▸ **EXTRACT**:
Segment Open
Port Angeles sixth-graders take part in the NatureBridge program in 2018. (NatureBridge)

Port Angeles sixth-graders take part in the NatureBridge program in 2018. (NatureBridge)

NatureBridge outdoors program shuts down

Reopening eyed in 2021

PORT ANGELES — NatureBridge in Olympic National Park has shut down its residential environmental program for at least a year, falling victim to COVID-19 restrictions.

As of Saturday, the organization, which illuminates science for school children, will terminate 21 already-furloughed employees, according to its Worker Adjustment and Retraining Notification to the state Employment Security Department.

The workers were all but let go in March, effectively halting the program after Gov. Jay Inslee began imposing statewide restrictions to combat the unique coronavirus, said Stephen Streufert, the nonprofit’s Pacific Northwest director and its vice president of education, on Wednesday.

“Staff was no longer needed to be able to provide the environmental education and transformative experience in the national park,” he said.

“What we are seeing now, as the pandemic stays on, we are making more definitive choices about staff and employment.”

Streufert said the San Francisco, Calif.-based organization, which had 220 employees and four facilities at parks across the U.S. before the coronavirus hit, is terminating already-furloughed staff nationally as of Saturday and has shut down its Seattle office.

That will leave 30-35 full-time-equivalent employees whose number will likely drop further in October, he said.

The NatureBridge buildings and cabins at Barnes Point on Lake Crescent, used for environmental education since 1987 under a cooperative agreement with Olympic National Park, will reopen by September 2021 if the pandemic has abated by then.

“We want to come back, and we want to get out there because we believe in the benefits of what happens with kids when they’re out there,” Streufert said.
Segment Closed
▸ **PROMPT A**:
From the NatureBridge article, quote the stretch from "Streufert said the" through "its Seattle office.".
▸ **PROMPT B**:
Answer these questions from the NatureBridge article:
(i) How many already-furloughed employees will the organization terminate, according to its notice to the state Employment Security Department?
(ii) Since what year have the buildings and cabins at Barnes Point been used for environmental education?
(iii) In what city is the organization based?
▸ **PROMPT C**:
Based on the NatureBridge article, decide whether each statement agrees with it:
(i) Before the coronavirus, the organization had four facilities at parks across the U.S.
(ii) The organization has closed its Seattle office.
(iii) The Barnes Point facilities will reopen by September 2021 whatever happens with the pandemic.

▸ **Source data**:
Segment Open
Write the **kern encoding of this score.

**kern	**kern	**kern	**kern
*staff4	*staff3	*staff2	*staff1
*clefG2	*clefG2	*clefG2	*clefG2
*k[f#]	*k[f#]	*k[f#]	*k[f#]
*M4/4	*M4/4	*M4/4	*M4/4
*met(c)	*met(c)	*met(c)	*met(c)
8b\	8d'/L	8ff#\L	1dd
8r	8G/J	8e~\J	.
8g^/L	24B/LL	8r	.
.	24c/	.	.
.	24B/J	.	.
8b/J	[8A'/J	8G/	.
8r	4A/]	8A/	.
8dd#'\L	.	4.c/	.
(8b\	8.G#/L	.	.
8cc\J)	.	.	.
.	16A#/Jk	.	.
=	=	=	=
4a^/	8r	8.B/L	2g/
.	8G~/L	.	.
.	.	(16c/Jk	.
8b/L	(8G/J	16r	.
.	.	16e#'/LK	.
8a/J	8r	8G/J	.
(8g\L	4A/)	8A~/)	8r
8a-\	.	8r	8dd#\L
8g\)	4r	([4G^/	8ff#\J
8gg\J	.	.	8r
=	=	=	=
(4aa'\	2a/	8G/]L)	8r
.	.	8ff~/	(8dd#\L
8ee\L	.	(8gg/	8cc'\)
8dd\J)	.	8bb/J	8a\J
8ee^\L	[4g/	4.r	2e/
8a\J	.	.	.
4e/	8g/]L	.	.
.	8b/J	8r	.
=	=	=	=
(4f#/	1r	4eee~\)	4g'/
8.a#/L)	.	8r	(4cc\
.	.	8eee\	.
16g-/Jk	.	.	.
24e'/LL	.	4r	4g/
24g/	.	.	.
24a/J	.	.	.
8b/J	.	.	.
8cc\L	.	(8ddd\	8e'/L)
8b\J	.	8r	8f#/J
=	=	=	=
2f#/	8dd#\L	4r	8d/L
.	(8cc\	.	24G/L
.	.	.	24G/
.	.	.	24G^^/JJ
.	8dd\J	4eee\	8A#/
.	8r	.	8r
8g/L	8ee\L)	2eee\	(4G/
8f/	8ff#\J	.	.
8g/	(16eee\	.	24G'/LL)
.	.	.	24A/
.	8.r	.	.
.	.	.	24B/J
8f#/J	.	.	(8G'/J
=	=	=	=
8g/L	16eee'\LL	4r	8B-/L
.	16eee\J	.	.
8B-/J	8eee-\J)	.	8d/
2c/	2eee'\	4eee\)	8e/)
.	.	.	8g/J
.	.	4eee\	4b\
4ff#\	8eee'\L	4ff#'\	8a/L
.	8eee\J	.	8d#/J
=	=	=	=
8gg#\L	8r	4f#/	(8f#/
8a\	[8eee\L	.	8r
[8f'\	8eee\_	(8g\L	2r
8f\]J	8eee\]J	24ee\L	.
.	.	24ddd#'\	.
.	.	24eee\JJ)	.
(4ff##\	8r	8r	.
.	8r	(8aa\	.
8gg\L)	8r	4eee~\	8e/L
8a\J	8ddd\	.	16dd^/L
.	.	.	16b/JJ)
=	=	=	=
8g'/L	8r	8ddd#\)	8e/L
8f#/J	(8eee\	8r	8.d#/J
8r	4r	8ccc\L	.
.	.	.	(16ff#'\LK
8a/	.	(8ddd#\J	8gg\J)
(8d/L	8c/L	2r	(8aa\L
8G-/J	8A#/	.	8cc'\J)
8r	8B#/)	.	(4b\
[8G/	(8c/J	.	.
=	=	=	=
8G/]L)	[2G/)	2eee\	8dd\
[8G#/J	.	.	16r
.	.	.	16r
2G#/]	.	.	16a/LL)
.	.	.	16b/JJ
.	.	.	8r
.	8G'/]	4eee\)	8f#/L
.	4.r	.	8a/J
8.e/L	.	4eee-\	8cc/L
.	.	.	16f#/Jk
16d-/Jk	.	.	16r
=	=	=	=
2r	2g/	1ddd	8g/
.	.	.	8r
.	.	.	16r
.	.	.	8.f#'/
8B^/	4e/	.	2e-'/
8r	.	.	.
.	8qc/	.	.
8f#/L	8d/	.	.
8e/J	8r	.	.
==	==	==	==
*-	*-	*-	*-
Segment Closed
▸ **YOUR SOLUTION A**:
Streufert said the San Francisco, Calif.-based organization, which had 220 employees and four facilities at parks across the U.S. before the coronavirus hit, is terminating already-furloughed staff nationally as of Saturday and has shut down its Seattle office.

▸ **YOUR SOLUTION B**:
(i) 21
(ii) 1987
(iii) San Francisco, Calif.

▸ **YOUR SOLUTION C**:
(i) Yes: "had 220 employees and four facilities at parks across the U.S. before the coronavirus hit"
(ii) Yes: "has shut down its Seattle office"
(iii) No: "will reopen by September 2021 if the pandemic has abated by then"